Assim se deu: escolhia a dedo as de seu agrado, levava-as para uma sala separada e, lá, subjugava-as com seu poder e satisfazia os desejos bestiais. Todas, curadas ou não, calavam-se e, quem se aventurasse a delatá-lo, ele ameaçava apagá-la.
O Diabo ria mais, e mais, e mais, até doer o couro da barriga. Dinheiro e sexo – sacos sem fundos: nunca enchem. Quanto mais se tem, mais se quer.
Entre tantas mulheres, uma o denunciou. Ele comprou a denúncia. Outra denunciou também. Ele deu sumiço. Tanto bem ele fazia aos homens e tinha que aguentar falsas denúncias. Estava rico, sete fazendões, milhões nos bancos. Malas cheias de dinheiro escondidas. Tudo isso, pensava, era a recompensa de seu trabalho árduo, paciencioso. Vinha gente de todos os estados e de outros países. Para quem está na beira do abismo, qualquer palha ao vento é a salvação.
Naquele dia, na fila dos desesperados, ele viu aquela mulher. Tão linda, majestosa, tão cheia de curvas ilícitas, que ele, afobadamente, afastou todo mundo da fila e a chamou para a sala de milagres. Fez com ela o que quis e a despachou, saciado.
Dias depois, a denúncia estourou na mídia. Mas que víbora, pensou. Tinha que comprá-la. Mas não conseguiu. De repente, o mundo sabia de seus pequenos prazeres. Uma a uma, as mulheres abusadas durante mais de 30 anos, então caladas, foram denunciando. Mais de seiscentas mulheres. O reino construído desmoronava como castelo de areia.
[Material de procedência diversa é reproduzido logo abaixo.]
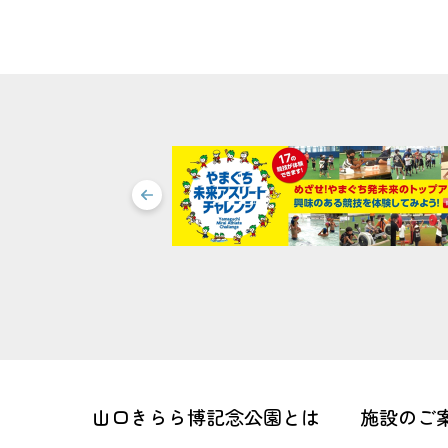
山口きらら博記念公園とは
施設のご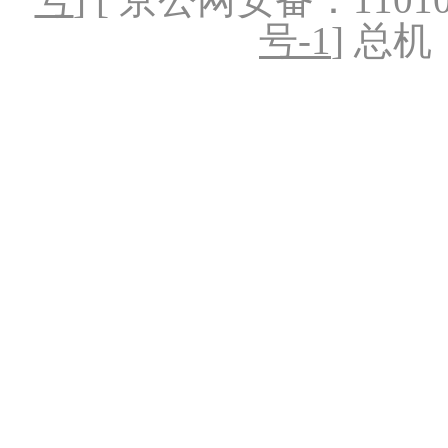
号-1
] 总机：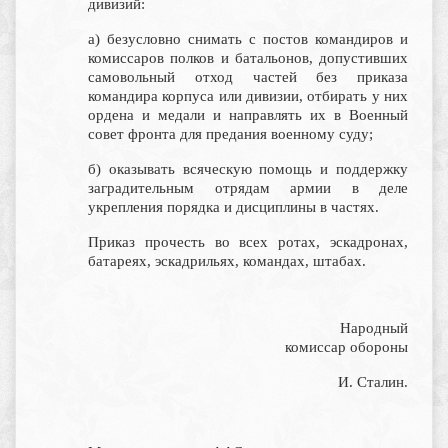
дивизий:
а) безусловно снимать с постов командиров и
комиссаров полков и батальонов, допустивших
самовольный отход частей без приказа
командира корпуса или дивизии, отбирать у них
ордена и медали и направлять их в Военный
совет фронта для предания военному суду;
б) оказывать всяческую помощь и поддержку
заградительным отрядам армии в деле
укрепления порядка и дисциплины в частях.
Приказ прочесть во всех ротах, эскадронах,
батареях, эскадрильях, командах, штабах.
Народный
комиссар обороны
И. Сталин.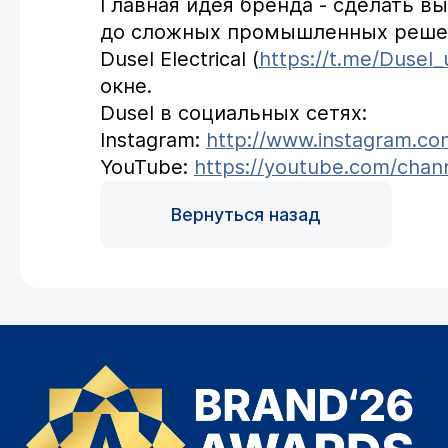
Главная идея бренда - сделать в
до сложных промышленных решени
Dusel Electrical (
https://t.me/Dusel_
окне.
Dusel в социальных сетях:
Instagram:
http://www.instagram.com
YouTube:
https://youtube.com/cha
Вернуться назад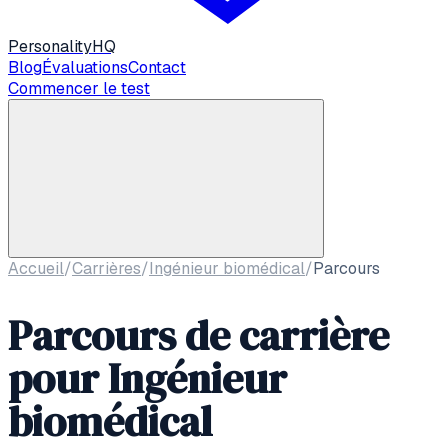
Personality
HQ
Blog
Évaluations
Contact
Commencer le test
Accueil
/
Carrières
/
Ingénieur biomédical
/
Parcours
Parcours de carrière
pour
Ingénieur
biomédical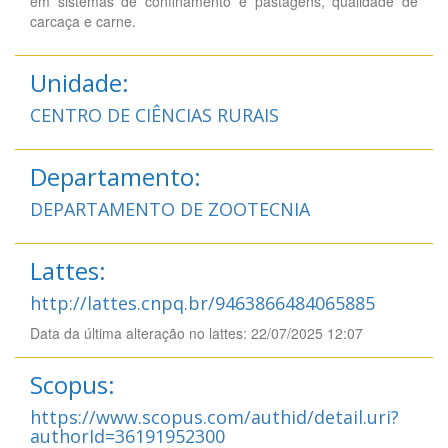
em sistemas de confinamento e pastagens, qualidade de
carcaça e carne.
Unidade:
CENTRO DE CIÊNCIAS RURAIS
Departamento:
DEPARTAMENTO DE ZOOTECNIA
Lattes:
http://lattes.cnpq.br/9463866484065885
Data da última alteração no lattes: 22/07/2025 12:07
Scopus:
https://www.scopus.com/authid/detail.uri?
authorId=36191952300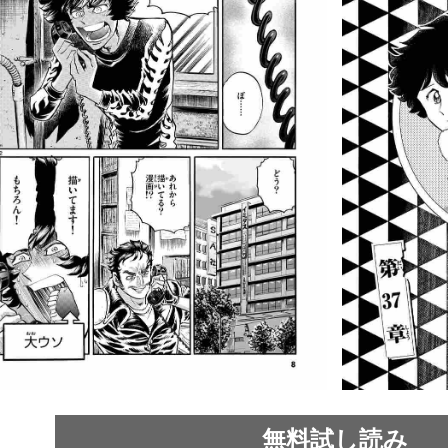
無料試し読み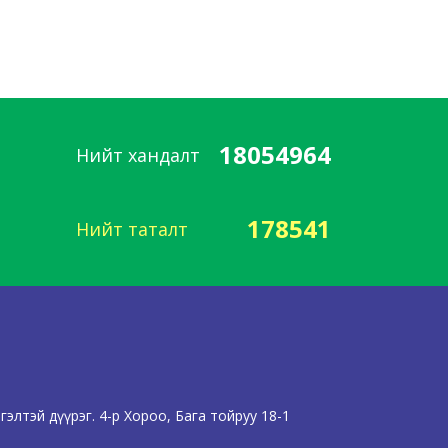
18054964
Нийт хандалт
178541
Нийт таталт
элтэй дүүрэг. 4-р Хороо, Бага тойруу 18-1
Todas as suas curas não valiam nada?
A polícia veio buscá-lo. Estava arruinado. O que Deus dá, Ele não tira. Mas o que o Diabo dá, ele suga tudo. Quadrínculo começou a ruir junto, embora uma multidão de seguidores clamava por sua inocência.
Na praça, invisível, está o Diabo rindo e chupando mangas verdes, sem baba.